(The input):

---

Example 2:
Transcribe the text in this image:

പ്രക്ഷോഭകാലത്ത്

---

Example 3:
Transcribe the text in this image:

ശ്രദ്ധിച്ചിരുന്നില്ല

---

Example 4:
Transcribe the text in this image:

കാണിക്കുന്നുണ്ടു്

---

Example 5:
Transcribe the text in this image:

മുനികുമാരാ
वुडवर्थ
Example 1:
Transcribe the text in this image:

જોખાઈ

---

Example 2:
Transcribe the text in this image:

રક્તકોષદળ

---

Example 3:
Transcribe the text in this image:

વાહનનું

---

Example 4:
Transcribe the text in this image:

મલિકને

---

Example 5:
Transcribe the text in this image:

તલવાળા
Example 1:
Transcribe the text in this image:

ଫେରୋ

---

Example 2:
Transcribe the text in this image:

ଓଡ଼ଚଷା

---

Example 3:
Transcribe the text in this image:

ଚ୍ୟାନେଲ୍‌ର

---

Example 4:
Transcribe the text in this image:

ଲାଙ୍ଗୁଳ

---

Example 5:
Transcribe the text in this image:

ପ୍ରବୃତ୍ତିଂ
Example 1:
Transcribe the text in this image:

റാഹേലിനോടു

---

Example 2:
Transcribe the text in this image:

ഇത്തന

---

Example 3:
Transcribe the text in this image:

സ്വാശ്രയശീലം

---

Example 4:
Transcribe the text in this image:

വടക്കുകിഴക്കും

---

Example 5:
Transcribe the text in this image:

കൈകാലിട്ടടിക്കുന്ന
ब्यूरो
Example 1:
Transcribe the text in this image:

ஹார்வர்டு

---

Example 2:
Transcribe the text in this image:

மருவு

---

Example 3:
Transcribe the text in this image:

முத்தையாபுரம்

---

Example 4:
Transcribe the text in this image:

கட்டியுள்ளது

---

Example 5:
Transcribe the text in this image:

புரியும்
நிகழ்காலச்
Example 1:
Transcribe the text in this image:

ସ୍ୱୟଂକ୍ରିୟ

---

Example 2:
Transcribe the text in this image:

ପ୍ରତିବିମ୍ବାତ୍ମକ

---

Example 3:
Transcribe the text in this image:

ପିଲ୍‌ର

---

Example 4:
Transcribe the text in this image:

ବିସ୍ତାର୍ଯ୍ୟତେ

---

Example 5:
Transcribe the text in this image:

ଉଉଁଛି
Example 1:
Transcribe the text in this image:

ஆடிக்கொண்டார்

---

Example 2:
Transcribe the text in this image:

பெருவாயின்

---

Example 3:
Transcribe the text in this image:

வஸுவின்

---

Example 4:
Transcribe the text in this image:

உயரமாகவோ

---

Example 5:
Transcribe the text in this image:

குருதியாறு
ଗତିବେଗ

(Exercise):
Each entry needs to be copied out exactly.

(Answer box):
---

Example 2:
Transcribe the text in this image:

പ്രക്ഷോഭകാലത്ത്

---

Example 3:
Transcribe the text in this image:

ശ്രദ്ധിച്ചിരുന്നില്ല

---

Example 4:
Transcribe the text in this image:

കാണിക്കുന്നുണ്ടു്

---

Example 5:
Transcribe the text in this image:

മുനികുമാരാ
वुडवर्थ
Example 1:
Transcribe the text in this image:

જોખાઈ

---

Example 2:
Transcribe the text in this image:

રક્તકોષદળ

---

Example 3:
Transcribe the text in this image:

વાહનનું

---

Example 4:
Transcribe the text in this image:

મલિકને

---

Example 5:
Transcribe the text in this image:

તલવાળા
Example 1:
Transcribe the text in this image:

ଫେରୋ

---

Example 2:
Transcribe the text in this image:

ଓଡ଼ଚଷା

---

Example 3:
Transcribe the text in this image:

ଚ୍ୟାନେଲ୍‌ର

---

Example 4:
Transcribe the text in this image:

ଲାଙ୍ଗୁଳ

---

Example 5:
Transcribe the text in this image:

ପ୍ରବୃତ୍ତିଂ
Example 1:
Transcribe the text in this image:

റാഹേലിനോടു

---

Example 2:
Transcribe the text in this image:

ഇത്തന

---

Example 3:
Transcribe the text in this image:

സ്വാശ്രയശീലം

---

Example 4:
Transcribe the text in this image:

വടക്കുകിഴക്കും

---

Example 5:
Transcribe the text in this image:

കൈകാലിട്ടടിക്കുന്ന
ब्यूरो
Example 1:
Transcribe the text in this image:

ஹார்வர்டு

---

Example 2:
Transcribe the text in this image:

மருவு

---

Example 3:
Transcribe the text in this image:

முத்தையாபுரம்

---

Example 4:
Transcribe the text in this image:

கட்டியுள்ளது

---

Example 5:
Transcribe the text in this image:

புரியும்
நிகழ்காலச்
Example 1:
Transcribe the text in this image:

ସ୍ୱୟଂକ୍ରିୟ

---

Example 2:
Transcribe the text in this image:

ପ୍ରତିବିମ୍ବାତ୍ମକ

---

Example 3:
Transcribe the text in this image:

ପିଲ୍‌ର

---

Example 4:
Transcribe the text in this image:

ବିସ୍ତାର୍ଯ୍ୟତେ

---

Example 5:
Transcribe the text in this image:

ଉଉଁଛି
Example 1:
Transcribe the text in this image:

ஆடிக்கொண்டார்

---

Example 2:
Transcribe the text in this image:

பெருவாயின்

---

Example 3:
Transcribe the text in this image:

வஸுவின்

---

Example 4:
Transcribe the text in this image:

உயரமாகவோ

---

Example 5:
Transcribe the text in this image:

குருதியாறு
ଗତିବେଗ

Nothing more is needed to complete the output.